OTOH, if those results are true, the 4870X2 will be my next card :)

They do not "fall apart" They take more of a hit then the nVidia cards becasue ATi stuck with Multisampling Anti Aliasing, and nVidia adopted Coverage samling Anti aliasing.


Taken from nVidias website..

nvidia develoers said:
CSAA Guidelines
Performance

CSAA performance is generally very similar to that of typical MSAA performance, given the same color/z/stencil sample count. For example, both the 8x and 16x CSAA modes (which use 4 color/z/stencil samples) perform similarly or identical to 4x MSAA.


Since reviews never specify whether they are using 8xQ (or 16xQ) mode, which they most liekly are not, then it does not compare directly to MSAA. Apples to Oranges
 
These new cores look pretty exciting, I think the jump really may be this big.

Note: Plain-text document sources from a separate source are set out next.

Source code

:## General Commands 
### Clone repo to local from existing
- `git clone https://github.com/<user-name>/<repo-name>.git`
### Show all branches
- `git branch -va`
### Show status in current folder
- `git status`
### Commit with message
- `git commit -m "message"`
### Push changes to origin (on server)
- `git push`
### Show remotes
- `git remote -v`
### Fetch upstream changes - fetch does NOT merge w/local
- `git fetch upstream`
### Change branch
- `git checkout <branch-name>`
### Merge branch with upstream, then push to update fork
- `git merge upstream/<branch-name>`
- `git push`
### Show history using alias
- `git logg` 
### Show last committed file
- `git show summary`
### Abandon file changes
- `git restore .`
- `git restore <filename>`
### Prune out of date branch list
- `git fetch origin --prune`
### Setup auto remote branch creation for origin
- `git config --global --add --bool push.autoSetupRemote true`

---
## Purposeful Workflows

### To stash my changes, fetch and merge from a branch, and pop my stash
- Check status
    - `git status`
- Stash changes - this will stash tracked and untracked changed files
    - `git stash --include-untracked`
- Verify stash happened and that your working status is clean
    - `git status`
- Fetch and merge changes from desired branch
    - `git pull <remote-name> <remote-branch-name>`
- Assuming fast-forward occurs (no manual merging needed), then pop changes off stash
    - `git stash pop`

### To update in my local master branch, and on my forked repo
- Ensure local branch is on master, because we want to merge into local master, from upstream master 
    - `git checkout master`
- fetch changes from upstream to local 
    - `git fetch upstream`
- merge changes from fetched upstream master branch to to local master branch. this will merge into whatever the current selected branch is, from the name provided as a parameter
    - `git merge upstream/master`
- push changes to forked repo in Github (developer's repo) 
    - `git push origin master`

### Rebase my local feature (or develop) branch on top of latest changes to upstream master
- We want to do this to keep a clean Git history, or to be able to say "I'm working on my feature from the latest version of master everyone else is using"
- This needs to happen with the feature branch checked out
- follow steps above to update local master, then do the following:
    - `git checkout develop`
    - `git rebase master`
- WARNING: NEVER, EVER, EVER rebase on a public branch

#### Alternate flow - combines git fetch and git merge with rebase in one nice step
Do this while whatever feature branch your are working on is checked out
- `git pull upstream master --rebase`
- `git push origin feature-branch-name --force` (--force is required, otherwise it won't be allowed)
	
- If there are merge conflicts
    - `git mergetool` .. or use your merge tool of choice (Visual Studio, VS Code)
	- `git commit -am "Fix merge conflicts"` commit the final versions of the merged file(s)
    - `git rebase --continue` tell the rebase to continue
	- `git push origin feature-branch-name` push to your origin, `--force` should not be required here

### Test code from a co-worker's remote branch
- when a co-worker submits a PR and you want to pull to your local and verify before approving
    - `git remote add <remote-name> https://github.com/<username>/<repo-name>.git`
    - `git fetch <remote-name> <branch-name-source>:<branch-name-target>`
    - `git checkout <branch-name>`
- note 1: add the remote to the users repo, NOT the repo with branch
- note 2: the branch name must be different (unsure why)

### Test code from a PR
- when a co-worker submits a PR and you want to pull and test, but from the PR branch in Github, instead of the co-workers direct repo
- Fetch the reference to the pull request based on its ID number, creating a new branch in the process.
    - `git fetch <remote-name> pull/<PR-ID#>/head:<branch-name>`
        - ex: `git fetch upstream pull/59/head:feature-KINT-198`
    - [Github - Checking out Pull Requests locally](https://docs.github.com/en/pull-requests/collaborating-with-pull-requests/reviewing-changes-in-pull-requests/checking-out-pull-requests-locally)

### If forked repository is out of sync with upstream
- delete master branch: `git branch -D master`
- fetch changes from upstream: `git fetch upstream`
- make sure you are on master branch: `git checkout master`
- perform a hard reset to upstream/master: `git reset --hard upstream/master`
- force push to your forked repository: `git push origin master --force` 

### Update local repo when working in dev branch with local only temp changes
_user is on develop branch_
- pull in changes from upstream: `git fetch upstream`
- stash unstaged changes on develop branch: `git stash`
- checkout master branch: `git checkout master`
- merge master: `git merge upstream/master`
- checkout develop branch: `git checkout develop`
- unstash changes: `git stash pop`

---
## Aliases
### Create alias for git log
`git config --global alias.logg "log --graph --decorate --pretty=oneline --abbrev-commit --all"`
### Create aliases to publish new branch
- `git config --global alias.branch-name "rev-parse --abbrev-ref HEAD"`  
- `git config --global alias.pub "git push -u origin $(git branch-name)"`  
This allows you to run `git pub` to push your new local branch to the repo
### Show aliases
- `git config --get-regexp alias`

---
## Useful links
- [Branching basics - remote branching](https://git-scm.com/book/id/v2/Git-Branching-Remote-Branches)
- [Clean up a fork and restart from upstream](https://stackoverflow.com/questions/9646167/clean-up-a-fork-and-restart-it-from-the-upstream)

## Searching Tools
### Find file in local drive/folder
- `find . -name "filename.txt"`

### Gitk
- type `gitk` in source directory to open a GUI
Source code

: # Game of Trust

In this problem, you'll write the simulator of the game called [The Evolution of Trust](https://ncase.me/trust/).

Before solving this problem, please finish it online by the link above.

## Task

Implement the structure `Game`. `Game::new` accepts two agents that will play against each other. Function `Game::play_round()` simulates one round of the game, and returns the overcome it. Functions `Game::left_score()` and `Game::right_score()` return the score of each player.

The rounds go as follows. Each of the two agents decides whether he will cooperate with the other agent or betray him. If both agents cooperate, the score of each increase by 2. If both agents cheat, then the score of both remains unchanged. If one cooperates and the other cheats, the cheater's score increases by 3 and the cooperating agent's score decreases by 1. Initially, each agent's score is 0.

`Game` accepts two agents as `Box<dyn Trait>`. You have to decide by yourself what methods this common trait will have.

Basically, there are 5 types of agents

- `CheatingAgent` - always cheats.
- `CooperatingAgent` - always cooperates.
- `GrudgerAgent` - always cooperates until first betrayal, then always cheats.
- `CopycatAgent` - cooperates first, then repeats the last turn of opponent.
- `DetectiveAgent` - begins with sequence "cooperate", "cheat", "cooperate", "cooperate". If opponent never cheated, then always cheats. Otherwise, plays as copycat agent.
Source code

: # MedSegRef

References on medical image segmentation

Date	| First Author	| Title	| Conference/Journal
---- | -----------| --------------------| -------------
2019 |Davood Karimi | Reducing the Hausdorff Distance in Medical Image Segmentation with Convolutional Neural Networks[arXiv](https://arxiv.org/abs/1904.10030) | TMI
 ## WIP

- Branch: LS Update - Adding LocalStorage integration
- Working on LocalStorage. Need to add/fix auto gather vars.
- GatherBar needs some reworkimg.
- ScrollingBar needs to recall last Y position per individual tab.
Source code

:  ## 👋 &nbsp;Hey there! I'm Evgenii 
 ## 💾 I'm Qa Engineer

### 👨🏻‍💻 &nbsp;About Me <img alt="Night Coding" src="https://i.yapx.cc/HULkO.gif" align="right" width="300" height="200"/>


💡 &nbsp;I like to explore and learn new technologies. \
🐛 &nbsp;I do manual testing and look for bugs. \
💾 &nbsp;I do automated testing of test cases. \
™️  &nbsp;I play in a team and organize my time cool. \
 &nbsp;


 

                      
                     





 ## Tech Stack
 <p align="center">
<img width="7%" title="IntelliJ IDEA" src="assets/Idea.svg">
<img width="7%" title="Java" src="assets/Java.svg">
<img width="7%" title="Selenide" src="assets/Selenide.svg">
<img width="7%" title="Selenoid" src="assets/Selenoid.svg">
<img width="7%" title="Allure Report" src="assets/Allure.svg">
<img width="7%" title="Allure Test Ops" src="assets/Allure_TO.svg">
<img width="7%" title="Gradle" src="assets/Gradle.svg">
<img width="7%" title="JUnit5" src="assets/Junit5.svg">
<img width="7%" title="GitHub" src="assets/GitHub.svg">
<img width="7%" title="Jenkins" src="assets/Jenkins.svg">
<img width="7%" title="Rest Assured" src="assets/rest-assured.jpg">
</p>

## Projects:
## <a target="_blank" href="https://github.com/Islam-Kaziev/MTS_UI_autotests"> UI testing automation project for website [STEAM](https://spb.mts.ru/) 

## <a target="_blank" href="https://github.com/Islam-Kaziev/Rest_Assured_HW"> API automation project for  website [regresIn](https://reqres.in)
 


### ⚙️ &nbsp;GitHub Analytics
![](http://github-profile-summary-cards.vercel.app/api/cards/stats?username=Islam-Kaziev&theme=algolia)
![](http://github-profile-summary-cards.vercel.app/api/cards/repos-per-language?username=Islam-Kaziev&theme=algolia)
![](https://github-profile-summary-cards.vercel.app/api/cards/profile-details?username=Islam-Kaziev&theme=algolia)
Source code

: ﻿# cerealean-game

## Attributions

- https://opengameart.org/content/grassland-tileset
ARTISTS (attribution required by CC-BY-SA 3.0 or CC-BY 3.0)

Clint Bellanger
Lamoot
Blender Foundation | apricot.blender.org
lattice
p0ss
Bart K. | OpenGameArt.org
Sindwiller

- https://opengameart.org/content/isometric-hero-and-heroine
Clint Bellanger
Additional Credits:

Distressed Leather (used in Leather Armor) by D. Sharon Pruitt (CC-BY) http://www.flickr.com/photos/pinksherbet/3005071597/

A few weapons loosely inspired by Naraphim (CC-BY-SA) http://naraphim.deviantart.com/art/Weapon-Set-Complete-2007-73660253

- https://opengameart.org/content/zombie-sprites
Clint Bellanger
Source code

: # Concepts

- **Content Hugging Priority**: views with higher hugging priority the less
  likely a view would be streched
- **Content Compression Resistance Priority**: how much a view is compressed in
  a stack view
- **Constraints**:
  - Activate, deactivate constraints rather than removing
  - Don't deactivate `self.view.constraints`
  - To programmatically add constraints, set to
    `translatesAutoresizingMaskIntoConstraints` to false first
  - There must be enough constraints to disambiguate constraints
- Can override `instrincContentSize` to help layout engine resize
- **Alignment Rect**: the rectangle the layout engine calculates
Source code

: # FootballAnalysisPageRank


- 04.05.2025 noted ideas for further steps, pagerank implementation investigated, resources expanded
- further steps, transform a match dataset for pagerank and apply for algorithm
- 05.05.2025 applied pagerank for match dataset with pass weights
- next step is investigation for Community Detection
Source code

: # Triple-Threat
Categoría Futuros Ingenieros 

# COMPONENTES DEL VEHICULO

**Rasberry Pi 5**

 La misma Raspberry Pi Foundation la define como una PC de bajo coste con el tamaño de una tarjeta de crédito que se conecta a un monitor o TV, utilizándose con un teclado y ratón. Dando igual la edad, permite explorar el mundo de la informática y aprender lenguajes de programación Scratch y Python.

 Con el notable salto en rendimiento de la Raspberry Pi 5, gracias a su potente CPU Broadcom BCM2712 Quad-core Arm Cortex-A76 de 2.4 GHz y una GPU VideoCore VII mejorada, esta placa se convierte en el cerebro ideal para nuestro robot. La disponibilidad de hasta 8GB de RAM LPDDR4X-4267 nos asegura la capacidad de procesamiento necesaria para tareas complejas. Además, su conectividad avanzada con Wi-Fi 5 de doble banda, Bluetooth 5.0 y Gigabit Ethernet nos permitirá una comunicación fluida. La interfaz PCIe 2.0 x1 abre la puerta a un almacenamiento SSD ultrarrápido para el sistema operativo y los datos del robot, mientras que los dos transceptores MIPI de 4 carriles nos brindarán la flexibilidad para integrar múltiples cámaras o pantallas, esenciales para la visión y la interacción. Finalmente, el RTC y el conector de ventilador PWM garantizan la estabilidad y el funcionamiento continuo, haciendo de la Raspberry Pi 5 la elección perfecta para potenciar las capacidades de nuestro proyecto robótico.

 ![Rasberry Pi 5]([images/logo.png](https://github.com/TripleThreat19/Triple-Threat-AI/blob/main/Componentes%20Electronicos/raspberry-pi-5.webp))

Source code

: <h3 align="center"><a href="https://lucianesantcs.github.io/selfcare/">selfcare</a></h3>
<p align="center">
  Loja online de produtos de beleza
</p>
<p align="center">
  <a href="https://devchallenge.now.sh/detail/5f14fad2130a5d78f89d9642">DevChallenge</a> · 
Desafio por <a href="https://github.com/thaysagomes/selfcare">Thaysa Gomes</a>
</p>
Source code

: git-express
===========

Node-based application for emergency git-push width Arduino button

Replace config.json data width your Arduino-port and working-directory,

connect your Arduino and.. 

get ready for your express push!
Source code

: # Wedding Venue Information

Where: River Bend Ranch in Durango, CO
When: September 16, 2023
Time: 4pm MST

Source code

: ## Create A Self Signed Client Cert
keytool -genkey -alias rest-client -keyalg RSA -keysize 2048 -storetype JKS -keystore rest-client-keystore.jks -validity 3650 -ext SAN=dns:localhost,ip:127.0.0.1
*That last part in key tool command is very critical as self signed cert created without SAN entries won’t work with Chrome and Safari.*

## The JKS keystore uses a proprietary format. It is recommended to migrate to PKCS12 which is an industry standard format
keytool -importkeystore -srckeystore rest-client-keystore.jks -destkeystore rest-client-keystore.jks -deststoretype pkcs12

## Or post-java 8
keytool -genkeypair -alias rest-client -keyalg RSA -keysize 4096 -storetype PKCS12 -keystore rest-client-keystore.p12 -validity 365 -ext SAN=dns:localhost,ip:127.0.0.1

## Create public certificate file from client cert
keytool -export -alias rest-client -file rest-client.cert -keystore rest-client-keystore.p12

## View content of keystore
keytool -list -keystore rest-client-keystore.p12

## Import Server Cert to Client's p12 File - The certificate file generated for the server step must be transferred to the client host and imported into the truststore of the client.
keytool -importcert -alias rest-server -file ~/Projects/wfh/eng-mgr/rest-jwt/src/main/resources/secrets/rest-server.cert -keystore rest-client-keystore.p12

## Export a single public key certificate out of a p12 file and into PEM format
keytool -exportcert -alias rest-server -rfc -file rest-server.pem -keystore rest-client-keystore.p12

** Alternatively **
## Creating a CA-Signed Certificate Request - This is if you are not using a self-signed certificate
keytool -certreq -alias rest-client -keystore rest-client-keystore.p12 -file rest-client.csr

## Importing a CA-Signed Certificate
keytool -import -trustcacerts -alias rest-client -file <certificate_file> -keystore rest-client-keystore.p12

Not to mention the memory on the next series of cards is going to be absolutely rediculous. If these benchmarks are close to true, we're getting like double the memory speed. Nvidia moving to the 512bit bus and ATI clocking their GDDR5 outrageously high.
 
I noticed that too, and that's where ATI cards traditionally fall apart :beer:

OTOH, if those results are true, the 4870X2 will be my next card :)

The 2900XT had aa issues. The 3000's do not. And if you check out Assassin's Creed, the ATI 3000's running DX10.1 gives noticeably better performance with AA.
 
If these cards are this good and the drivers aren't terrible I expect I'll have at least one of them soon after launch.

I've been waiting for the next huge leap forward since the G80. Let's hope this next generation (4xxx and G200) will fulfill that for me.